I try to add a generated stored column to existing table running the following SQL command:
ALTER TABLE routes ADD routes_hash char(32)
AS (MD5(CONCAT(`traveler_id`, `track`))) stored;
MySQL returns the error message:
ERROR 1025 (HY000): Error on rename of './travelers/#sql-558_69' to './travelers/routes'
(errno: 150 - Foreign key constraint is incorrectly formed)
Mysql version is 5.7.20. Here is a database structure:
CREATE TABLE `travelers` (
`id` int(11) NOT NULL AUTO_INCREMENT,
`name` varchar(128) NOT NULL,
PRIMARY KEY (`id`)
) ENGINE=InnoDB DEFAULT CHARSET=latin1;
CREATE TABLE `routes` (
`id` int(11) NOT NULL AUTO_INCREMENT,
`traveler_id` int(11) NOT NULL,
`track` multilinestring NOT NULL,
PRIMARY KEY (`id`),
KEY `traveler_id` (`traveler_id`),
CONSTRAINT `routes_ibfk_1` FOREIGN KEY (`traveler_id`)

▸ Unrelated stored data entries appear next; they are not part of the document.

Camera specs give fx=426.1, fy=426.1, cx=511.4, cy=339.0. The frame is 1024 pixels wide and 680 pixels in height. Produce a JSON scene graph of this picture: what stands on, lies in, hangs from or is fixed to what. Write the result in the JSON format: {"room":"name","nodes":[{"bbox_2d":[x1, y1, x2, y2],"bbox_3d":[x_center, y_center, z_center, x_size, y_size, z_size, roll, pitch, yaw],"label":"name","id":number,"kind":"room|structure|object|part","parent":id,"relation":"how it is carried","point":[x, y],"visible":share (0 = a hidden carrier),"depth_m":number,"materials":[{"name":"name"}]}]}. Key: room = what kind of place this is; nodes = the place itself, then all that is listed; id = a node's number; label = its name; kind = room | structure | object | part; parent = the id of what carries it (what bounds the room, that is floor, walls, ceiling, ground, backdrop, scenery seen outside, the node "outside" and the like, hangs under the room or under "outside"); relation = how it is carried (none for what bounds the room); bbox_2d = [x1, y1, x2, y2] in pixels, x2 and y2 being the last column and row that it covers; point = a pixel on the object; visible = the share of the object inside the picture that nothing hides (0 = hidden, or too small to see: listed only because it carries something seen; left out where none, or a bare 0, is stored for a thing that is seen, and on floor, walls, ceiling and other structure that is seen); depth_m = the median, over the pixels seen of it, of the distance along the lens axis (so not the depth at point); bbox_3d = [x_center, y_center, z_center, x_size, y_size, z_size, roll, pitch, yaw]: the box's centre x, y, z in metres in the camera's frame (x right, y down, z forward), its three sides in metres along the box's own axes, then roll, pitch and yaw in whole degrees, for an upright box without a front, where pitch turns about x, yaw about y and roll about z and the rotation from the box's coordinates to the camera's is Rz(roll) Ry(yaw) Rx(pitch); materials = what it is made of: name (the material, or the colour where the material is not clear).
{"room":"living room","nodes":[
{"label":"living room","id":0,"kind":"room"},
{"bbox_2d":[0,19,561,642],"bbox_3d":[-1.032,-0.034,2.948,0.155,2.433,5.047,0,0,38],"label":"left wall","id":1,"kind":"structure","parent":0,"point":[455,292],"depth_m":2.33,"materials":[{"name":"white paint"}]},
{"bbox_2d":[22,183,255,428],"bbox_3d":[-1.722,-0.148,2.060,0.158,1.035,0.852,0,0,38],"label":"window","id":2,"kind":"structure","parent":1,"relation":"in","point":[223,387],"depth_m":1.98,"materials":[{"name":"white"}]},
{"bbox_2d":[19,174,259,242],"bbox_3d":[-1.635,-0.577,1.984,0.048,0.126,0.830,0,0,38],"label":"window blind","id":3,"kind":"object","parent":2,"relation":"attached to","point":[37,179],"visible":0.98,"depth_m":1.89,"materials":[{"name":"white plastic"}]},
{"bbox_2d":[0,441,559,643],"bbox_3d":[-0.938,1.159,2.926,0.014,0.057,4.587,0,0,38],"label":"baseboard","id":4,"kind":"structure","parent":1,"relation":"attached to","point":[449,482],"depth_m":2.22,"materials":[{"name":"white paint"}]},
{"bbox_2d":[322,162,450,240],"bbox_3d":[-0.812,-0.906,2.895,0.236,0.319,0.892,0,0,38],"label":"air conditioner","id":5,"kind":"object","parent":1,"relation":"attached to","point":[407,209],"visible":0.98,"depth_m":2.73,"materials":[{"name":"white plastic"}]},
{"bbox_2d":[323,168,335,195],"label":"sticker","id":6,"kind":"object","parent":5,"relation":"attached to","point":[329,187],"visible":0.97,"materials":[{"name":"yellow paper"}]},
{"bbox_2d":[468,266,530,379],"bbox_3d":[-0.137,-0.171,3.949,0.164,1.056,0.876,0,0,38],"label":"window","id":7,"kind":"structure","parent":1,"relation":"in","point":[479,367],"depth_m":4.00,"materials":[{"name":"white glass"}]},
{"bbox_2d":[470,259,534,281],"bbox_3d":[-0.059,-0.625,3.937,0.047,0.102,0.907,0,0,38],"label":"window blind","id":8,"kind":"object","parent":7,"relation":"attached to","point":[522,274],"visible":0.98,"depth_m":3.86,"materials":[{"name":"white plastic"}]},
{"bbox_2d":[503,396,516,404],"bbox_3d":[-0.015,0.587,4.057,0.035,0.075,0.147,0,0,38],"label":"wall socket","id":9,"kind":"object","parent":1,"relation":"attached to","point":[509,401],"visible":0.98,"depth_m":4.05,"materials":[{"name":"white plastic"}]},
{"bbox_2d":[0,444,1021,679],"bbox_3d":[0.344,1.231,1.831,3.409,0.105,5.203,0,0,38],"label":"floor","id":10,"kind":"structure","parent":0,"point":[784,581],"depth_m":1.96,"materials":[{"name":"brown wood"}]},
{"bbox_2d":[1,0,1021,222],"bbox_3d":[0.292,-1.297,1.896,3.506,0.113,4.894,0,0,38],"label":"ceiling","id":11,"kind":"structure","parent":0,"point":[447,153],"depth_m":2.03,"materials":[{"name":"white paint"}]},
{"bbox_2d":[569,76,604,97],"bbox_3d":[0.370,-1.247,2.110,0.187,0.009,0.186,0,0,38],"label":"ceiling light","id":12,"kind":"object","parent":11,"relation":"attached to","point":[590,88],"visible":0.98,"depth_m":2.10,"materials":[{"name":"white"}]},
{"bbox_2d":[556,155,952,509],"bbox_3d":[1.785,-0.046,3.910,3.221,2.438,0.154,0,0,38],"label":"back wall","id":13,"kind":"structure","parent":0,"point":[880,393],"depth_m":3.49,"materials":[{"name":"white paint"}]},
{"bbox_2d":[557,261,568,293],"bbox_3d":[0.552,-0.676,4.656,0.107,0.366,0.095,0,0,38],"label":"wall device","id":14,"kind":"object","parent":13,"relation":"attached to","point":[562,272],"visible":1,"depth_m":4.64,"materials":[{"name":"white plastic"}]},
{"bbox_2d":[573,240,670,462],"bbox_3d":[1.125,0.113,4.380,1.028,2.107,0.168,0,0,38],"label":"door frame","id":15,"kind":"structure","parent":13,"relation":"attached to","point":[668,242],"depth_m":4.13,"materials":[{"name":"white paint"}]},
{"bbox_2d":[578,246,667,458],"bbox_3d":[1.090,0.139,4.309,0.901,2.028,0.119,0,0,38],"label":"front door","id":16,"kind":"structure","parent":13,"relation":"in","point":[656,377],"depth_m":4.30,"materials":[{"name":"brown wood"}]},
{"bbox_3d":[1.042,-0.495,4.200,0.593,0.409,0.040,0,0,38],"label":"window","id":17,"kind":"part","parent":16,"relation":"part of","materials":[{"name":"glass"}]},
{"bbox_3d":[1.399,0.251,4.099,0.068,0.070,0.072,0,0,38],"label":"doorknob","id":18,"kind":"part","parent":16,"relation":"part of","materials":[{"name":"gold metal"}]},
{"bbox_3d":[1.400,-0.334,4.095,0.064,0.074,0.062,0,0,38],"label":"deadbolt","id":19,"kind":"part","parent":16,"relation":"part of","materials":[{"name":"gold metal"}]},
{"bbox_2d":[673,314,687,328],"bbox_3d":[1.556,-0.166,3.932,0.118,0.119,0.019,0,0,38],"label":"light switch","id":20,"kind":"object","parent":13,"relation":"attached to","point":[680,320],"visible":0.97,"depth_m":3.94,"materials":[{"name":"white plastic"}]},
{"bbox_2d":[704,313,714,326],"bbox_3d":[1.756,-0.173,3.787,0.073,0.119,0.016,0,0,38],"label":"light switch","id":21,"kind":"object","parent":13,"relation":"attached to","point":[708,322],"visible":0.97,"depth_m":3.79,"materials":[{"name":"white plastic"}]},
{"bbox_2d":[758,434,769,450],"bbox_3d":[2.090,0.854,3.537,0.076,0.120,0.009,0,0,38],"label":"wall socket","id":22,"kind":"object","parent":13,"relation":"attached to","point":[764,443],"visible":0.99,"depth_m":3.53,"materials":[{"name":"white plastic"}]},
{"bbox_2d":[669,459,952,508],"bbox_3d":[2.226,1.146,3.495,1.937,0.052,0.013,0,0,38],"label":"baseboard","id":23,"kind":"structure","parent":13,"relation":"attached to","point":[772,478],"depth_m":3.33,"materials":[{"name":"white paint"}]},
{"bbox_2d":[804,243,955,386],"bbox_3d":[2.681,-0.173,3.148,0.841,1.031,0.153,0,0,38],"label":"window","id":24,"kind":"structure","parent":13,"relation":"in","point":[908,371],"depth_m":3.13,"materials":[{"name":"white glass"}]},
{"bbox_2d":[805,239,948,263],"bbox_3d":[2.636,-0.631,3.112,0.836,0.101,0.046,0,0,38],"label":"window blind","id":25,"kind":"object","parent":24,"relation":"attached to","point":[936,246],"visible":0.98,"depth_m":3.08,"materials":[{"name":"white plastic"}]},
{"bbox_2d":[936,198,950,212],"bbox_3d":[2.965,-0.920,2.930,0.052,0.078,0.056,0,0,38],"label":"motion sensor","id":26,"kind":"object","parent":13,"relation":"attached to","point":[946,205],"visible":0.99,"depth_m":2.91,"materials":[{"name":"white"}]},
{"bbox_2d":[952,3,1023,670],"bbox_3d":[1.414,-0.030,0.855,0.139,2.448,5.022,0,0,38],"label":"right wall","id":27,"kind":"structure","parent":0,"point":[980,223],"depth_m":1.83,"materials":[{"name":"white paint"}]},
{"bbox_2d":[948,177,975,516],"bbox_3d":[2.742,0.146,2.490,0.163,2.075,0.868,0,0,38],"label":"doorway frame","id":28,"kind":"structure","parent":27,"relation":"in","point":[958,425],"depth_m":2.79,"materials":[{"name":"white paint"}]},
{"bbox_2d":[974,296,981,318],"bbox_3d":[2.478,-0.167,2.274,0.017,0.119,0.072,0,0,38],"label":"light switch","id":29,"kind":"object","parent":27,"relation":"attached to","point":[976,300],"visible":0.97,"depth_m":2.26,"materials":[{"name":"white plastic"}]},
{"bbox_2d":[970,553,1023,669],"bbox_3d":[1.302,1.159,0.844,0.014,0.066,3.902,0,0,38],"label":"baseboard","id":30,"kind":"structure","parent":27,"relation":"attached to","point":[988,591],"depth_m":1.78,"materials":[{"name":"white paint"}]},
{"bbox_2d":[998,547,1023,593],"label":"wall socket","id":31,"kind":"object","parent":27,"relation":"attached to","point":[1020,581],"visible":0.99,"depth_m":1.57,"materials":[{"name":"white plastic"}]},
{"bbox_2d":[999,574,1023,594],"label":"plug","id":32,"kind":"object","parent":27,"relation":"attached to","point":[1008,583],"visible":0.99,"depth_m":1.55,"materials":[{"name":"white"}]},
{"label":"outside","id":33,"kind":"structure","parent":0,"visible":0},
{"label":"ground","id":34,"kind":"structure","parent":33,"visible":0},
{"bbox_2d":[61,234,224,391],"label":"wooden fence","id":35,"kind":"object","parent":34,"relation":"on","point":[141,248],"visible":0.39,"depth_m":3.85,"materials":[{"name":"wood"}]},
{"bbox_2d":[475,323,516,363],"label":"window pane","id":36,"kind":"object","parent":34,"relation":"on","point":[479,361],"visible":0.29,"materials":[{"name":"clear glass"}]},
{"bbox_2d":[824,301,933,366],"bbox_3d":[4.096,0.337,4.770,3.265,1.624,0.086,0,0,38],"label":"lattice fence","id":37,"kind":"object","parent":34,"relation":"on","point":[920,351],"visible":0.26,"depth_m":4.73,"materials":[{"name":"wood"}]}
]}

REFERENCES `travelers` (`id`) ON DELETE CASCADE ON UPDATE CASCADE
) ENGINE=InnoDB DEFAULT CHARSET=latin1;
I have not found any restrictions in MySQL documentation that forbid usage of the column that participates in foreign key constraint as a part of expression used for build a generated column. However, if I exclude traveler_id
from the generated column expression for routes_hash
the column is created fine. Is this a bug of MySQL or I am missing something about generated column usage?